In summary, this similarity between the two girls signifies how severe these rules are and the impact they have on the Jewish and their ability to identify confidently as Jews. When faced with adversity Anne and Sarah both choose to be strong, ultimately impacting their choices and how they decide to live their lives during these horrific times. In the first place, Anne comprehends that the end of the war is far away, she knows that there is not a high chance that she will be able to leave this apartment soon, and the fear of being found increases everyday. Nonetheless, she continues to write passionately in her diary, explaining the events of her day and her feelings towards the situation she is in, when she writes in her diary “she can shake off everything if she writes; her sorrows disappear her courage is reborn” (Frank 197). Anne chooses to be tough, and to not let the fears of what the future holds get to her.
The strength that she possesses in this life threatening situation impacts her ability to keep moving forward, to think about what she is going to do after the war, after she escapes. Without the courage that she gains from writing, she would not be able to keep living. Her depression could have caused her to eventually give up, but instead she decides to have a more optimistic outlook on her situation. Similarly, Sarah has gone through multiple traumatic events in a short period of time, however, strength helps her overcome these hardships and leads her to a more promising future.
Sarah watches as children are getting beaten and harassed when the policemen try to shave their heads. When it is her turn “she forces herself not to cry. Never cry in front of these men, Never cry. Ever” (Rosnay 81).
Sarah has to witness the horrendous events that is taking place in front of her eyes, knowing that it is going to happen to her also. She can scream or cry, but instead she remains strong and does not give the policemen the satisfaction of seeing her struggle. This courage ultimately affects the decisions she makes later on and how she chooses to keep on living, even after all the terrible experiences she goes through. Both Anne and Sarah are thrown into disturbing situations, leaving each of them scared and unsure of what the future will hold. But their capacity to be strong despite the circumstances reveals that no matter how hard something may seem there is always the option to continue living and to continue being hopeful for what is to come afterwards.
In short, both of these books show the positive impact courage and strength has on a person. Both Anne and Sarah are left with emotional impacts as well as a different view on their current situations being affected by someone/something. For instance, one person brings out a more optimistic side in Anne, whereas for Sarah she cannot overcome the pain she feels from the impact of someone in her life.
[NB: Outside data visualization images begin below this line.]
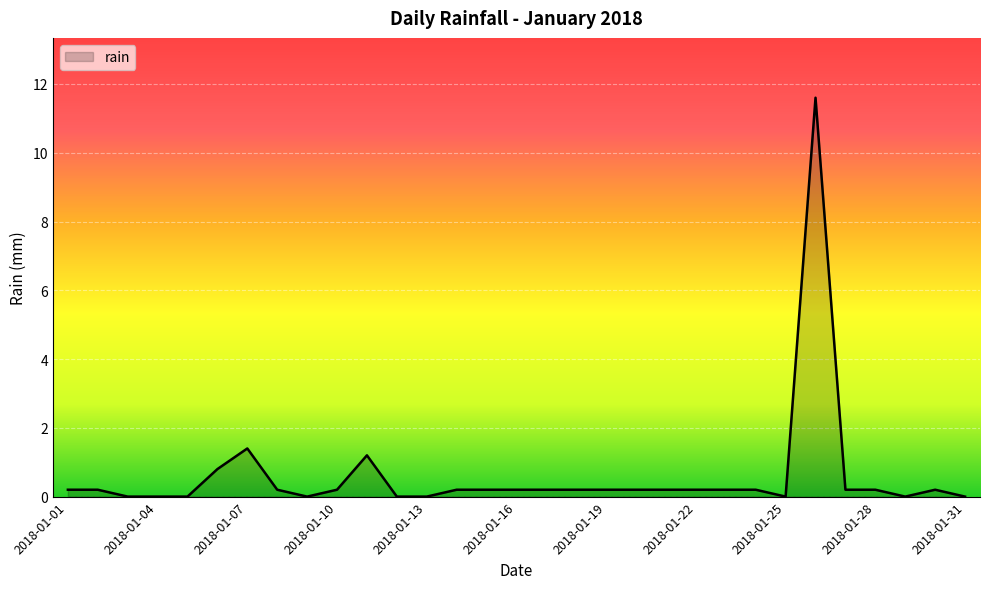

What is the difference between the maximum and minimum values?

11.6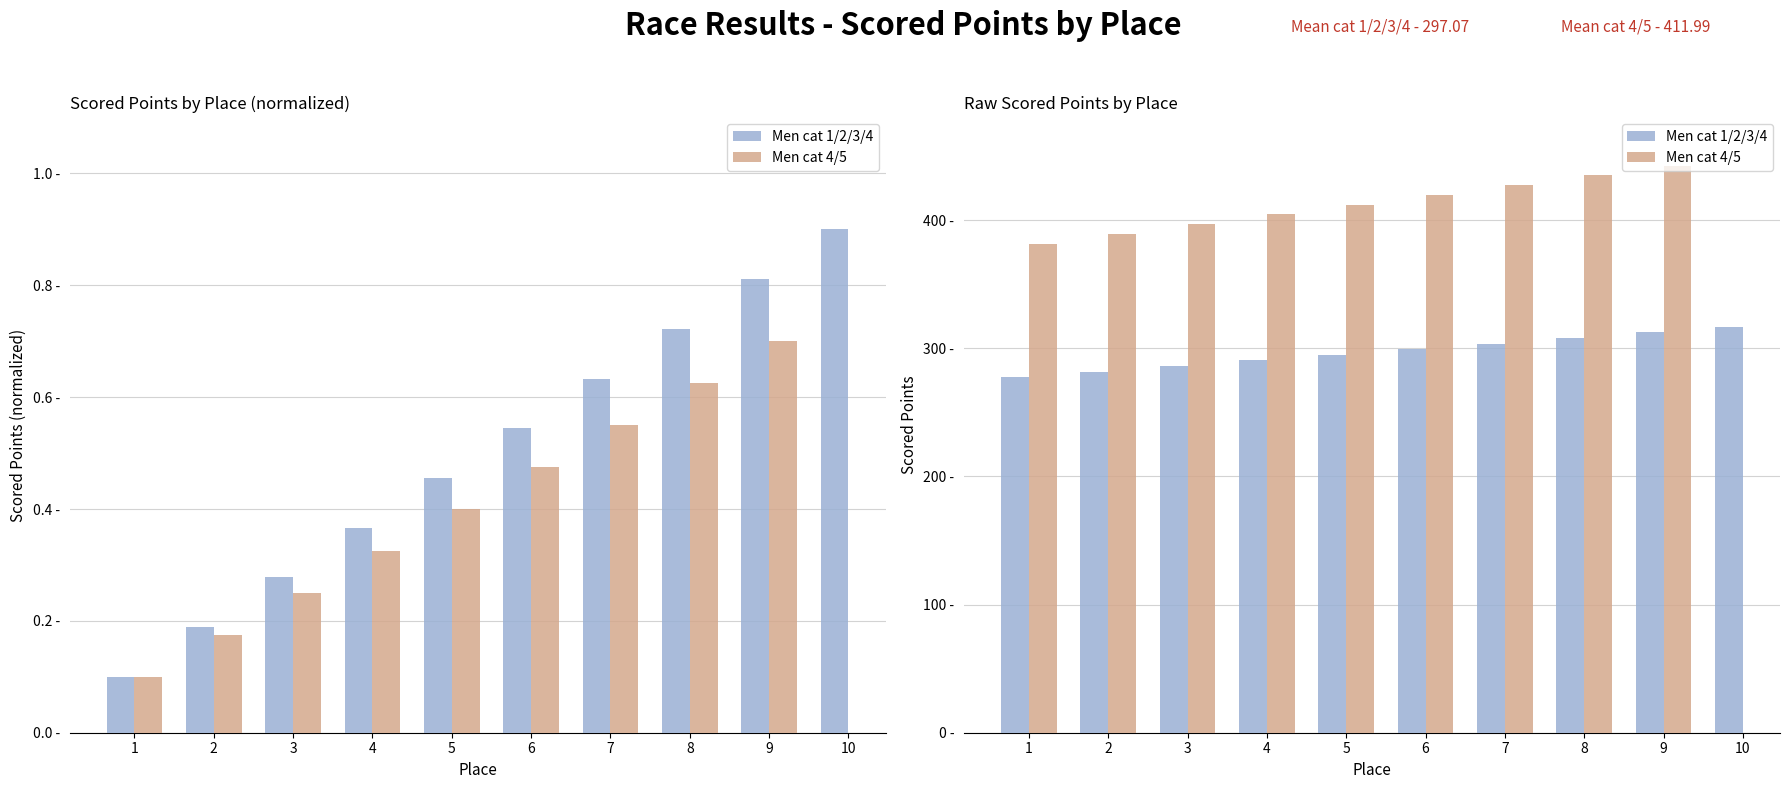

Count the number of data series in this chart.

2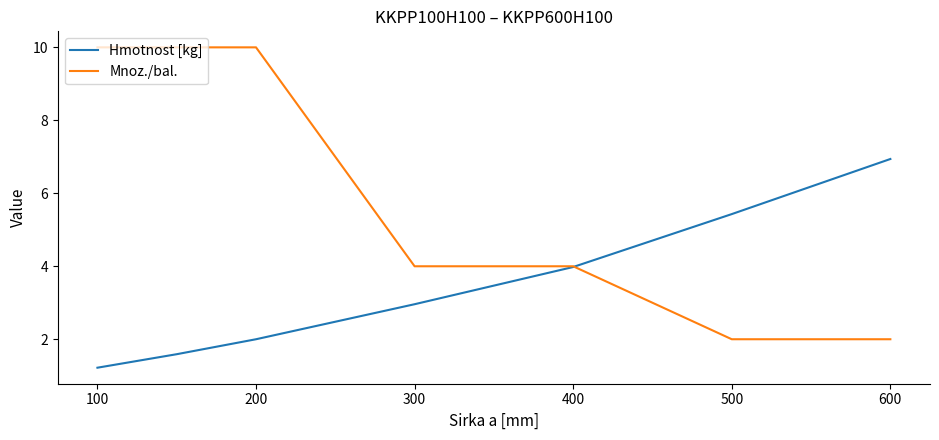

Which series has the widest spread of values?

Mnoz./bal.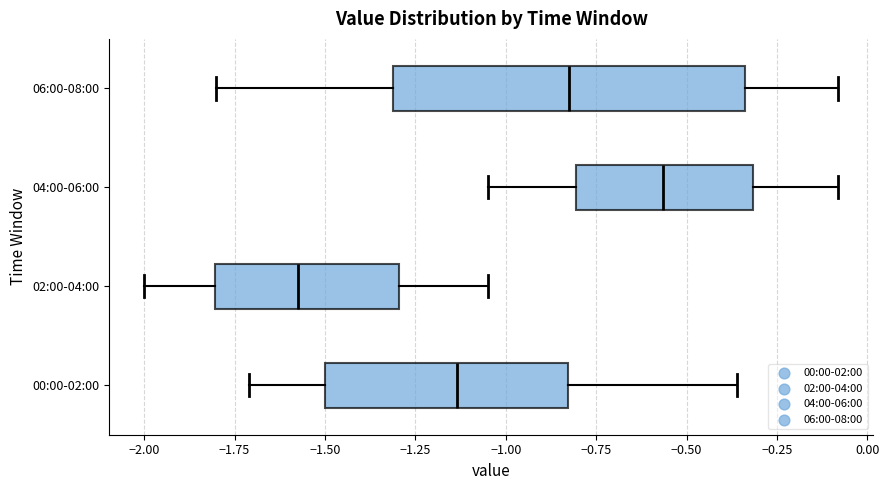

Comparing the boxes themselves (not the whiskers), which one is the widest?

06:00-08:00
Additionally, the yellow star causes prejudice to both girls, creating injustices for them and making it hard for them to accept their religion. Also, when Anne and Sarah are thrust into horrific situations, they turn to strength to help them get through these hardships. Sarah and Anne went through very different experiences during the holocaust but still managed to share qualities and morals that connect them.
They both decided to keep hope and be strong through their situation and reveal their character as a human being. Although Sarah may be a fictional character and Anne was very much real, their stories intertwine in a way that illustrates just how much the impact of someone/something can affect you in a time of difficulty. Works CitedFrank, Anne. Anne Frank: The Diary of a Young Girl. New York: Doubleday, 1967. Print.Rosnay, Tatiana de.
Sarah’s Key. New York: St. Martins Griffins, 2007.